A Tradição Tupiguarani parece ser a mais recente das populações aldeãs do cerrado. Teve um certo domínio sobre o vale do Paranaíba; a partir dele acompanha os afluentes, indo acampar nos abrigos anteriormente habitados pela Tradição Una. Também tem aldeias dispersas na bacia do Alto Araguaia, mas aparentemente sem muita autonomia, convivendo às vezes na mesma aldeia com grupos horticultores de outras Tradições.

O Tupiguarani da bacia do Tocantins tem as aldeias ainda mais dispersas e recentemente, como se realmente fosse, tal qual se imagina, populações vindas já no período colonial, este fato contribuiu para que enfrentassem não só os demais índios aldeões já instalados, mas também os colonizadores brancos que os teriam trazido.

Se a Tradição Uru e a Tradição Tupiguarani, mandioqueiros, parecem mais próximos às culturas amazônicas, embora talvez não tenham procedência imediata de lá, a Tradição Aratu/Sapucaí faz parte de uma Tradição mais de Centro-Nordeste. A Tradição Una, com menos domínio sobre as áreas abertas, disputadas pelos aldeões da Tradição anterior, se comprime numa faixa entre estes e as populações coletoras e cultivadoras do planalto meridional, tradicionalmente conhecidas por suas aldeias de casas subterrâneas. Não obstante esta sua posição marginal, é nela, fora da amazônia, que estão as datas mais antigas para a cerâmica; talvez seja ela uma forma de cultura anterior ao desenvolvimento dos aldeões e, quem sabe, a origem deles.

Talvez com exceção do Tupiguarani, os representantes das outras Tradições de grupos horticultores viveram no território durante séculos sem muita movimentação, como numa terra que era deles; entre 70 e 100 gerações de horticultores sem maiores mudanças, a não ser as normais adaptações de fronteiras, onde populações mais antigas aceitem novas tecnologias recém-vindas.

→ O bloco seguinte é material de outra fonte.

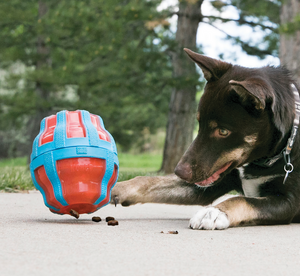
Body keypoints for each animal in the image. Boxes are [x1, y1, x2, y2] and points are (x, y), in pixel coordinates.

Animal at [110, 48, 300, 230]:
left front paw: (214, 212)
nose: (180, 172)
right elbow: (147, 180)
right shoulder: (213, 182)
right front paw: (113, 188)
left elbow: (241, 200)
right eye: (199, 122)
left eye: (223, 131)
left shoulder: (288, 202)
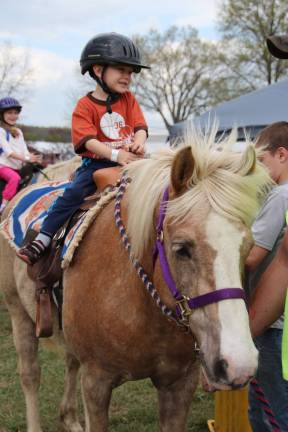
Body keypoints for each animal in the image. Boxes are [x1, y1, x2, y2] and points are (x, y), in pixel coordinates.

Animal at [0, 129, 272, 432]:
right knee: (30, 375)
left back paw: (69, 418)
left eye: (247, 247)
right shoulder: (96, 382)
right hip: (19, 313)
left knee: (70, 361)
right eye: (182, 249)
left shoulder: (180, 383)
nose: (239, 365)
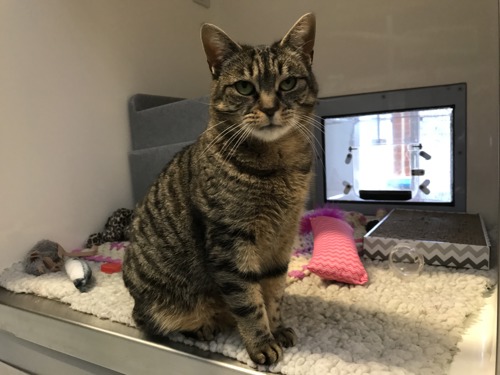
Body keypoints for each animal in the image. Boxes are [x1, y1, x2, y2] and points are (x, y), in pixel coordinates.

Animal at [121, 13, 316, 366]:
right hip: (163, 305)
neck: (279, 162)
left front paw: (277, 328)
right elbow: (249, 302)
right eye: (244, 87)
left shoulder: (282, 239)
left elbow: (273, 293)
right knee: (152, 321)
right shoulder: (230, 243)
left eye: (288, 83)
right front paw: (261, 344)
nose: (270, 108)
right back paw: (202, 327)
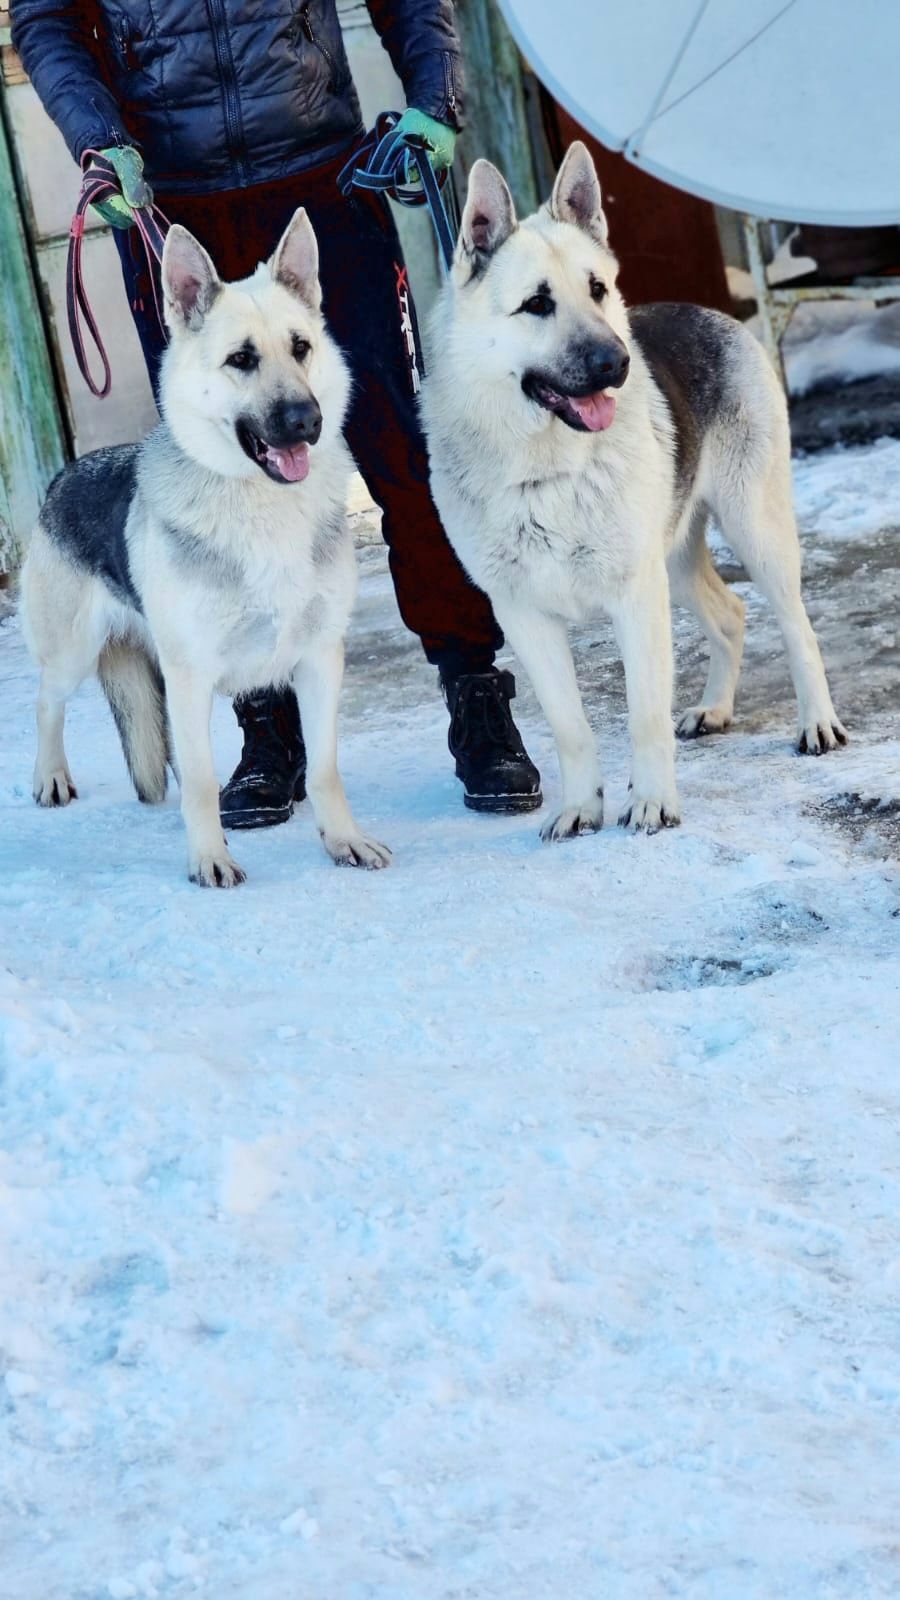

E, assim viviam, até o dia em que irromperam na área, em grandes destacamentos armados, homens diferentes, não interessados em plantar, colher e caçar, nem em construir aldeias entre o cerrado e a mata, ou à beira da lagoa ou do rio. Queriam levar gente, pedras brilhantes e ouro. Para muito longe. Meados do século XVII.

Foi o caos. As roças foram pilhadas, as aldeias foram demolidas, as mulheres violentadas, as terras de cultivo invadidas, as pessoas morrendo de doenças desconhecidas. A guerra foi a solução ditada pelo desespero. A derrota, o aldeamento, a desmoralização, a extinção ou a fuga foram as conseqüências. Este é o tipo de relações sociais que herdamos e que molda nossa sociedade atual. Espero que este exemplo nos faça refletir e nos impulsione para a busca de um novo alvorecer, que faça brotar em nossos corações um raminho de coragem.